- The Winter Fox
- written by Timothy Knapman
- illustrated by Rebecca Harry
- published by Nosy Crow / Candlewick Press (2017)
Every year around this time, a bumper crop of winter- and holiday-themed picture books take over the bookstores. Some of them are blatant cash grabs, some are genuinely sweet and worth owning.
The Winter Fox is one that fits into the latter category. Originally published in the UK last year, this edition is distributed in the States by Candlewick Press and only just came out here.
It’s an adorable story of some forest friends preparing for winter, but one of them (the titular fox) is Mr. Procrastination. The Winter Fox is almost a reversal of the classic folk tale The Little Red Hen.
Whereas in the folk tale, the little red hen does all the work and her friends just happily laze about, the fox here is the one who just wants to run and have fun while his friends all prepare for winter. Fox is that one friend we all have who never listens and then is astonished to find himself in a predicament of his own making.
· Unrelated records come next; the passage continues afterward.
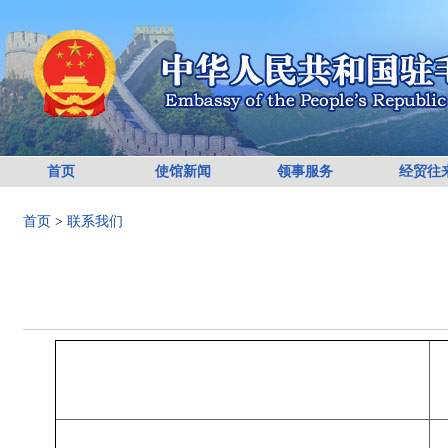
首页
使馆新闻
领事服务
经贸往
首页
>
联系我们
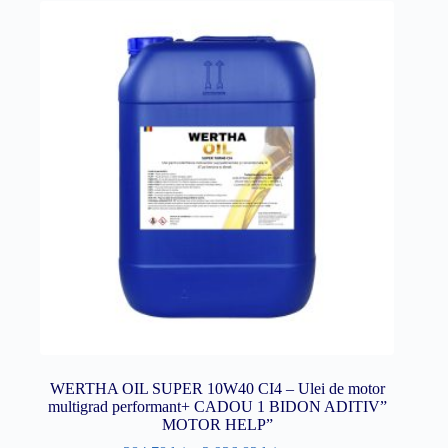
WERTHA OIL SUPER 10W40 CI4 – Ulei de motor
multigrad performant+ CADOU 1 BIDON ADITIV”
MOTOR HELP”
Rabbit, Owl, and Squirrel spent all summer and fall preparing for winter, but fox? Well, he just wants to have fun. So while they’re gathering and storing food and preparing their dens, Fox is perfectly content to chase butterflies and jump in leaves.
Until it’s too late, obviously.
Until he’s left to wander, homeless in the snow, wishing he’d listened to his friends and made better decisions. It’s not until a solution literally bonks him on the head (out of nowhere) that he’s able to fix his problem.
The magical solution (an actual box full of food and toys) allows him not only to secure himself for the winter but also to give back and thank his friends. It’s quite a gift, to be sure. The gift is so plentiful, in fact, that it gives Fox everything he needs. Yes – everything. In the end, “he was never cold, or hungry, or lonely ever again.”
Wow. That’s some gift.
In terms of a message, the story honestly leaves a bit to be desired. The solution to Fox’s problems magically falls from the sky with no explanation. It requires absolutely no thought, perseverance, or hard work on his part. I’m not sure what moral children will get from this tale, other than it’s fine to just procrastinate and wait for a magical “someone else” to solve your problems for you.
Even after he takes and shares the food with his friends (good decision), Fox’s friends still do most of the work of getting him ready for the winter to come (not-so-good decision).
Rebecca Harry’s illustrations are adorable, though, and make the book a pure delight. Even when he’s running around, making poor decisions, and driving his friends crazy, Fox is just too cute to resist. In addition, a reflective coating on the pages makes the snow and winter wonderland sparkle and dance off the page.
The Winter Fox is a fun book for the winter months, and it’s also a perfect conversation starter about making good decisions, the danger of procrastination, and not taking our friends for granted.
(Disclosure: Candlewick provided me with a review copy of this book. All opinions remain my own.)